*TO DO:* Of the records below, reproduce only the span that opens with the line containing "Table 2. Pin description" and closes with the last line.
---*---
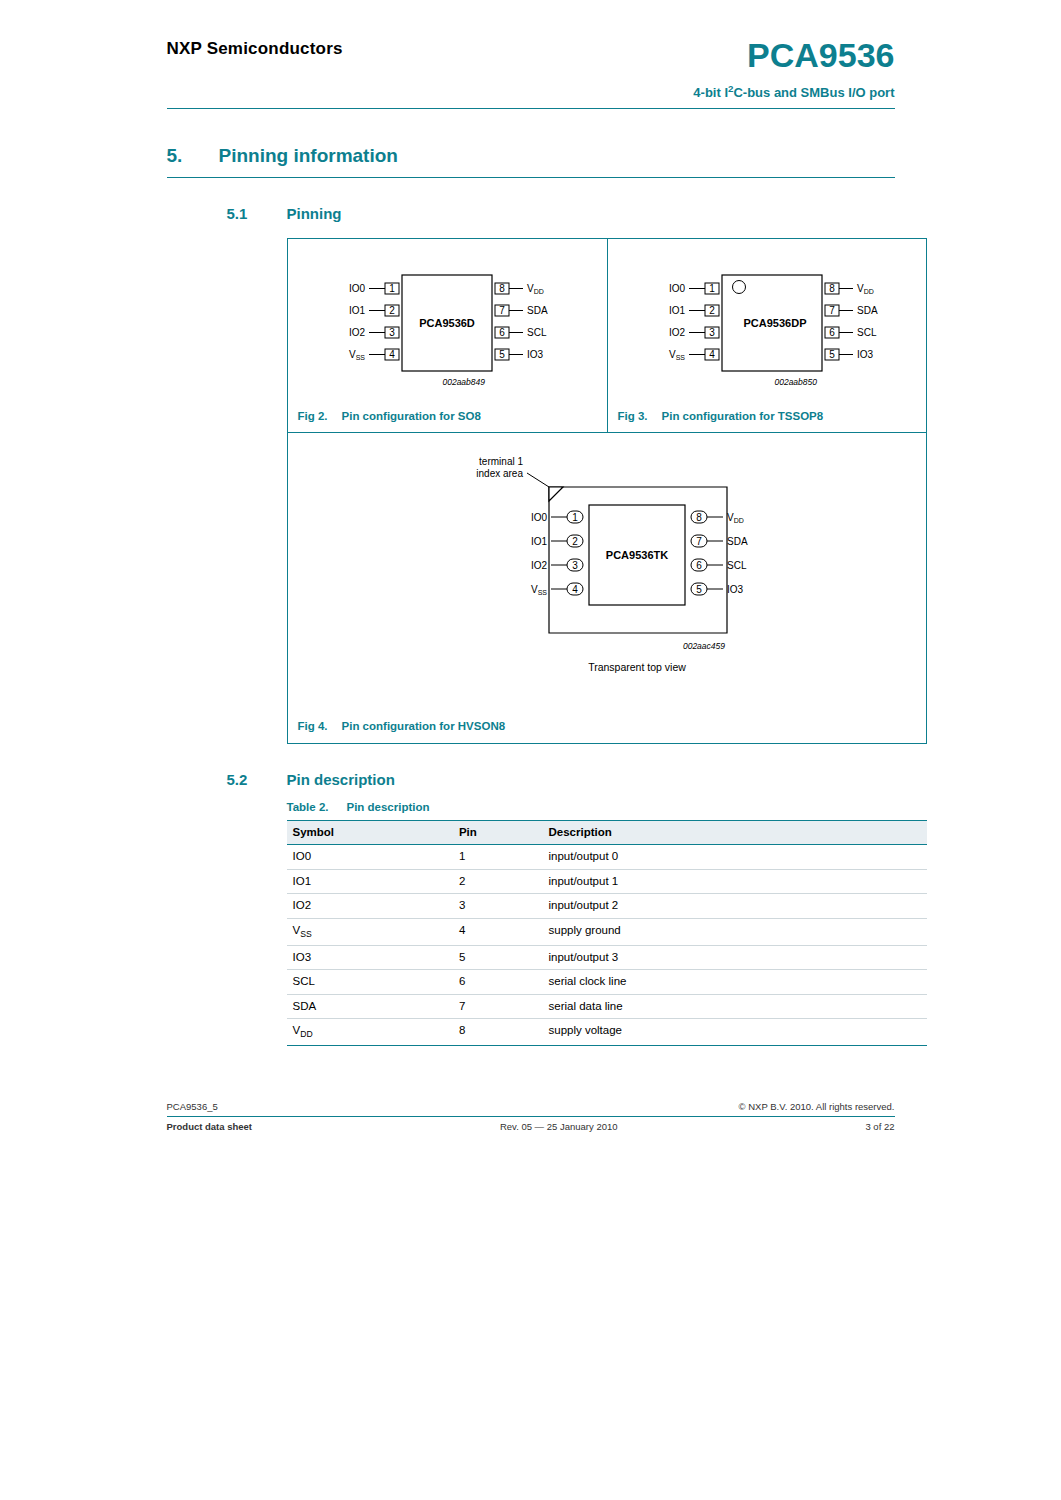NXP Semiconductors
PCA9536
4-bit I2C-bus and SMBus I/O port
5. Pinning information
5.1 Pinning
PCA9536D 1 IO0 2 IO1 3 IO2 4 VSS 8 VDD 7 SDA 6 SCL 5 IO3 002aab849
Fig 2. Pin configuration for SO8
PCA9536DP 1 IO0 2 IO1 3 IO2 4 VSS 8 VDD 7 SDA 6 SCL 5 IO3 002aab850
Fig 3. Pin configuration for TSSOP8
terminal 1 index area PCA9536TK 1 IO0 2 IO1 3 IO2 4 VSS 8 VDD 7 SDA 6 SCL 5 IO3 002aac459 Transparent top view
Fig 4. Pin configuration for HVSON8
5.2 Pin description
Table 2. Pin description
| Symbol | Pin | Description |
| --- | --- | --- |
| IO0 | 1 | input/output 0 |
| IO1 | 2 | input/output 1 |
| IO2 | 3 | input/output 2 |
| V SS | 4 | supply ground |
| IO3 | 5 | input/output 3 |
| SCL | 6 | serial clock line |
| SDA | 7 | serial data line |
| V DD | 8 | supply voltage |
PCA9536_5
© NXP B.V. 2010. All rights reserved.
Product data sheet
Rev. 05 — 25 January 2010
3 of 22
---*---
*EXERCISE SOLUTION:*
Table 2. Pin description
| Symbol | Pin | Description |
| --- | --- | --- |
| IO0 | 1 | input/output 0 |
| IO1 | 2 | input/output 1 |
| IO2 | 3 | input/output 2 |
| V SS | 4 | supply ground |
| IO3 | 5 | input/output 3 |
| SCL | 6 | serial clock line |
| SDA | 7 | serial data line |
| V DD | 8 | supply voltage |
PCA9536_5
© NXP B.V. 2010. All rights reserved.
Product data sheet
Rev. 05 — 25 January 2010
3 of 22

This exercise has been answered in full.